Work instructions: The expected output is exactly the lines below, starting at the line with "April 30, 2009 |" and ending at the line with "Assist. Utilities Director |", both included; no other line belongs in it.

━━━━━ Extracted data

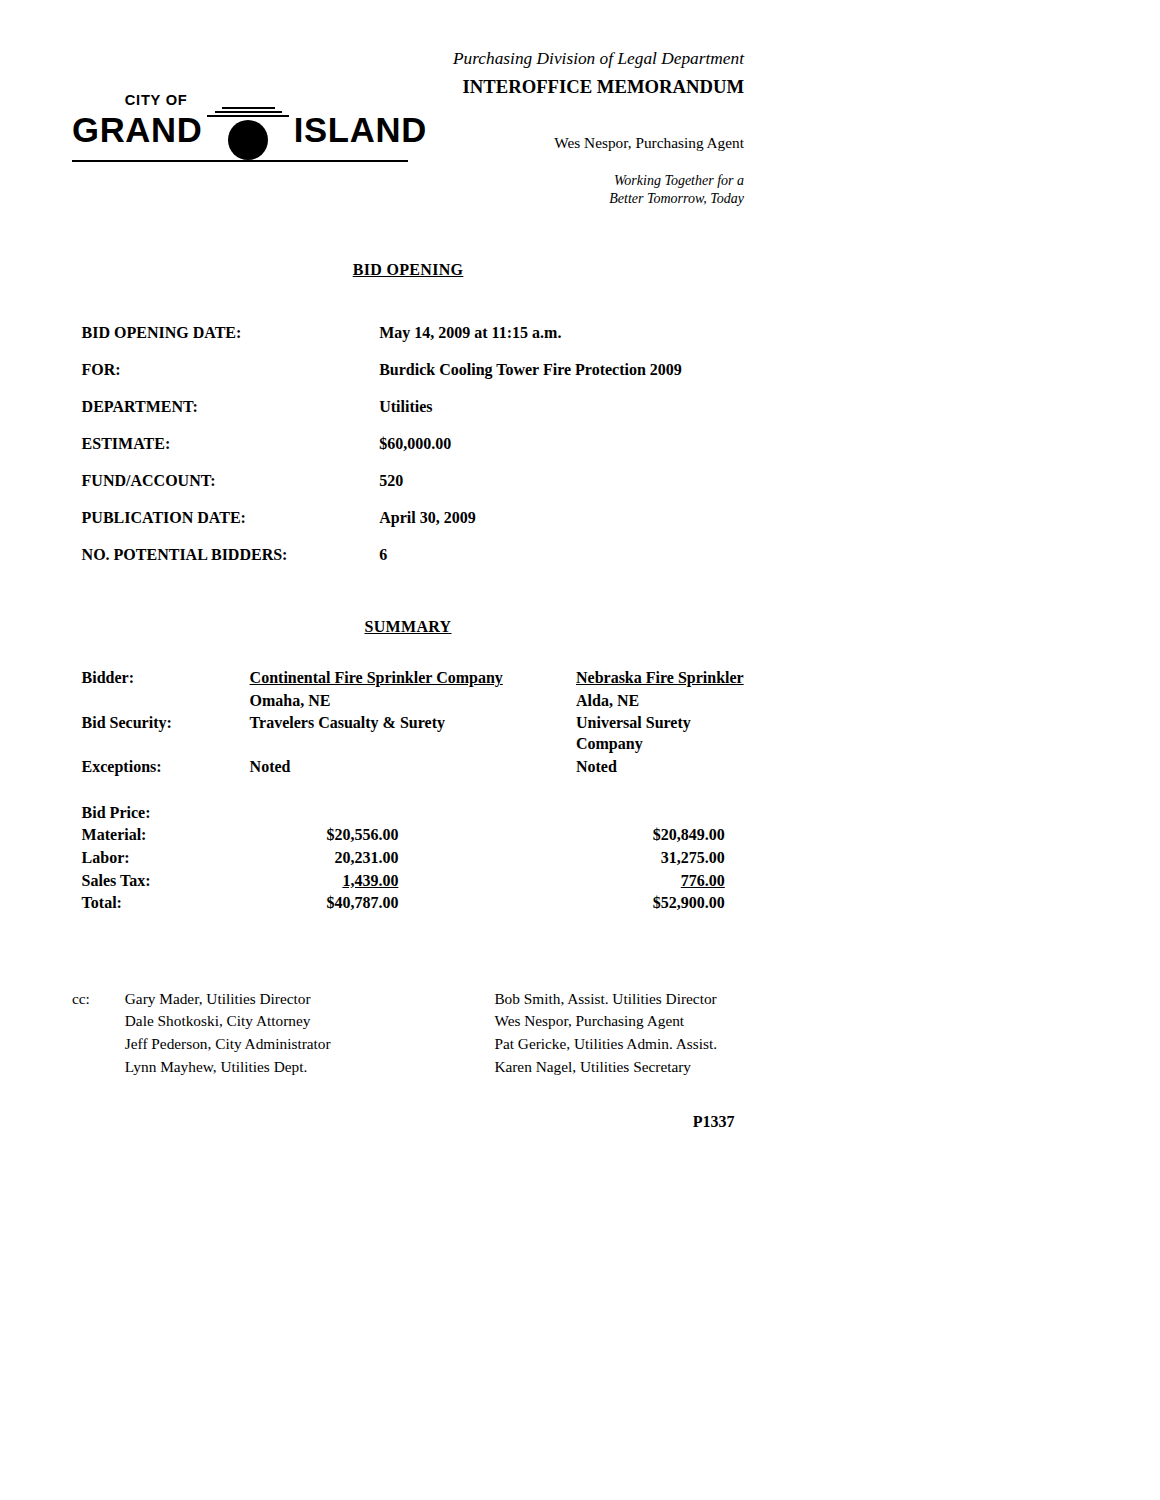Purchasing Division of Legal Department
INTEROFFICE MEMORANDUM
Wes Nespor, Purchasing Agent
Working Together for a
Better Tomorrow, Today
CITY OF
GRAND ISLAND
BID OPENING
| BID OPENING DATE: | May 14, 2009 at 11:15 a.m. |
| FOR: | Burdick Cooling Tower Fire Protection 2009 |
| DEPARTMENT: | Utilities |
| ESTIMATE: | $60,000.00 |
| FUND/ACCOUNT: | 520 |
| PUBLICATION DATE: | April 30, 2009 |
| NO. POTENTIAL BIDDERS: | 6 |
SUMMARY
| Bidder: | Continental Fire Sprinkler Company | Nebraska Fire Sprinkler |
| | Omaha, NE | Alda, NE |
| Bid Security: | Travelers Casualty & Surety | Universal Surety Company |
| Exceptions: | Noted | Noted |
| Bid Price: | | |
| Material: | $20,556.00 | $20,849.00 |
| Labor: | 20,231.00 | 31,275.00 |
| Sales Tax: | 1,439.00 | 776.00 |
| Total: | $40,787.00 | $52,900.00 |
| cc: | Gary Mader, Utilities Director | Bob Smith, Assist. Utilities Director |
| | Dale Shotkoski, City Attorney | Wes Nespor, Purchasing Agent |
| | Jeff Pederson, City Administrator | Pat Gericke, Utilities Admin. Assist. |
| | Lynn Mayhew, Utilities Dept. | Karen Nagel, Utilities Secretary |
P1337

━━━━━━━━━━

Reply:
| PUBLICATION DATE: | April 30, 2009 |
| NO. POTENTIAL BIDDERS: | 6 |
SUMMARY
| Bidder: | Continental Fire Sprinkler Company | Nebraska Fire Sprinkler |
| | Omaha, NE | Alda, NE |
| Bid Security: | Travelers Casualty & Surety | Universal Surety Company |
| Exceptions: | Noted | Noted |
| Bid Price: | | |
| Material: | $20,556.00 | $20,849.00 |
| Labor: | 20,231.00 | 31,275.00 |
| Sales Tax: | 1,439.00 | 776.00 |
| Total: | $40,787.00 | $52,900.00 |
| cc: | Gary Mader, Utilities Director | Bob Smith, Assist. Utilities Director |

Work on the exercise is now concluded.